Collected data entries:
*-*-*

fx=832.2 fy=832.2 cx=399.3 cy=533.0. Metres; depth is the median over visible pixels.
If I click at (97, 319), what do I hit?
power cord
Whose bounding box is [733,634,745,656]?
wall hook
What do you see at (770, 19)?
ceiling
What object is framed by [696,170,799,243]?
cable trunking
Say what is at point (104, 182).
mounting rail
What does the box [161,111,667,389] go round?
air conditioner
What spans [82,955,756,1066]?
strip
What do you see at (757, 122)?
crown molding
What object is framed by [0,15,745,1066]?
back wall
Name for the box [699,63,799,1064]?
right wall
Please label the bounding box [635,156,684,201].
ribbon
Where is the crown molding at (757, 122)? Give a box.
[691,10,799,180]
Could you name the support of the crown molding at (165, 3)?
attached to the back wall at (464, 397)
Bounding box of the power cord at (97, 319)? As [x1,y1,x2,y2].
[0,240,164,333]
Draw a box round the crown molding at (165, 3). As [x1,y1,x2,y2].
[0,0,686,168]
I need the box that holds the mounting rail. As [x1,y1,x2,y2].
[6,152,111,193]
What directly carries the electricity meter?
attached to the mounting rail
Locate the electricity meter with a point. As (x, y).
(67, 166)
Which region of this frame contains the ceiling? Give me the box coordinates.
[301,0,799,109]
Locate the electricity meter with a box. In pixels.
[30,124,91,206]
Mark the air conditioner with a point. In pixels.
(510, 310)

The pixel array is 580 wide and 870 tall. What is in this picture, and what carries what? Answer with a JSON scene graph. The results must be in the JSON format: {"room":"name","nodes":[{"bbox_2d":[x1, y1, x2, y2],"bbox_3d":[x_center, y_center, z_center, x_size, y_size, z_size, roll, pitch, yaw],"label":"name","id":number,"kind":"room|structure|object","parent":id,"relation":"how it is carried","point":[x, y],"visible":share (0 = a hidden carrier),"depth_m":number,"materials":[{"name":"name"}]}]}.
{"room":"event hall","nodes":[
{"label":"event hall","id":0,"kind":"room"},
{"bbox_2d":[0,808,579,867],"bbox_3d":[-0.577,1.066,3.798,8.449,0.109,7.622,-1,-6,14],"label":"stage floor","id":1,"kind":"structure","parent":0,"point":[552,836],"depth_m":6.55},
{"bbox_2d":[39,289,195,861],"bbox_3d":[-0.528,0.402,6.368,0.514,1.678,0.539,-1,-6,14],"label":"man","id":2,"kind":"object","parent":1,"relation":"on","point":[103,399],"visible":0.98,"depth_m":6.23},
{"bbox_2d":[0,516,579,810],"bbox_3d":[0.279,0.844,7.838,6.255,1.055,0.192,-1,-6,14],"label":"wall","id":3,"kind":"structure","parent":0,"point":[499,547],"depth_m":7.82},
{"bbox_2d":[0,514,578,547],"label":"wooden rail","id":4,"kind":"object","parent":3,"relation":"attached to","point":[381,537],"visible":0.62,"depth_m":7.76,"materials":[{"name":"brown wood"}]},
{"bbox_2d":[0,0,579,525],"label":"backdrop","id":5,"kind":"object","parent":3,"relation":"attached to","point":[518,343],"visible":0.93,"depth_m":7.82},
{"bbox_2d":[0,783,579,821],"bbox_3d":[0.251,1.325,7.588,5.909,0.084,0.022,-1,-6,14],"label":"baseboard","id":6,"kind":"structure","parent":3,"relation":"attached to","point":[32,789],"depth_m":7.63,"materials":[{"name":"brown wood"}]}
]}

*-*-*

● **EXERCISE AIM**
Repeat every entry word for word.

● **SOLUTION TO THE PROBLEM**
fx=832.2 fy=832.2 cx=399.3 cy=533.0. Metres; depth is the median over visible pixels.
If I click at (97, 319), what do I hit?
power cord
Whose bounding box is [733,634,745,656]?
wall hook
What do you see at (770, 19)?
ceiling
What object is framed by [696,170,799,243]?
cable trunking
Say what is at point (104, 182).
mounting rail
What does the box [161,111,667,389] go round?
air conditioner
What spans [82,955,756,1066]?
strip
What do you see at (757, 122)?
crown molding
What object is framed by [0,15,745,1066]?
back wall
Name for the box [699,63,799,1064]?
right wall
Please label the bounding box [635,156,684,201].
ribbon
Where is the crown molding at (757, 122)? Give a box.
[691,10,799,180]
Could you name the support of the crown molding at (165, 3)?
attached to the back wall at (464, 397)
Bounding box of the power cord at (97, 319)? As [x1,y1,x2,y2].
[0,240,164,333]
Draw a box round the crown molding at (165, 3). As [x1,y1,x2,y2].
[0,0,686,168]
I need the box that holds the mounting rail. As [x1,y1,x2,y2].
[6,152,111,193]
What directly carries the electricity meter?
attached to the mounting rail
Locate the electricity meter with a point. As (x, y).
(67, 166)
Which region of this frame contains the ceiling? Give me the box coordinates.
[301,0,799,109]
Locate the electricity meter with a box. In pixels.
[30,124,91,206]
Mark the air conditioner with a point. In pixels.
(510, 310)

The pixel array is 580 wide and 870 tall. What is in this picture, and what carries what? Answer with a JSON scene graph. The results must be in the JSON format: {"room":"name","nodes":[{"bbox_2d":[x1, y1, x2, y2],"bbox_3d":[x_center, y_center, z_center, x_size, y_size, z_size, roll, pitch, yaw],"label":"name","id":number,"kind":"room|structure|object","parent":id,"relation":"how it is carried","point":[x, y],"visible":share (0 = a hidden carrier),"depth_m":number,"materials":[{"name":"name"}]}]}.
{"room":"event hall","nodes":[
{"label":"event hall","id":0,"kind":"room"},
{"bbox_2d":[0,808,579,867],"bbox_3d":[-0.577,1.066,3.798,8.449,0.109,7.622,-1,-6,14],"label":"stage floor","id":1,"kind":"structure","parent":0,"point":[552,836],"depth_m":6.55},
{"bbox_2d":[39,289,195,861],"bbox_3d":[-0.528,0.402,6.368,0.514,1.678,0.539,-1,-6,14],"label":"man","id":2,"kind":"object","parent":1,"relation":"on","point":[103,399],"visible":0.98,"depth_m":6.23},
{"bbox_2d":[0,516,579,810],"bbox_3d":[0.279,0.844,7.838,6.255,1.055,0.192,-1,-6,14],"label":"wall","id":3,"kind":"structure","parent":0,"point":[499,547],"depth_m":7.82},
{"bbox_2d":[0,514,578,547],"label":"wooden rail","id":4,"kind":"object","parent":3,"relation":"attached to","point":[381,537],"visible":0.62,"depth_m":7.76,"materials":[{"name":"brown wood"}]},
{"bbox_2d":[0,0,579,525],"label":"backdrop","id":5,"kind":"object","parent":3,"relation":"attached to","point":[518,343],"visible":0.93,"depth_m":7.82},
{"bbox_2d":[0,783,579,821],"bbox_3d":[0.251,1.325,7.588,5.909,0.084,0.022,-1,-6,14],"label":"baseboard","id":6,"kind":"structure","parent":3,"relation":"attached to","point":[32,789],"depth_m":7.63,"materials":[{"name":"brown wood"}]}
]}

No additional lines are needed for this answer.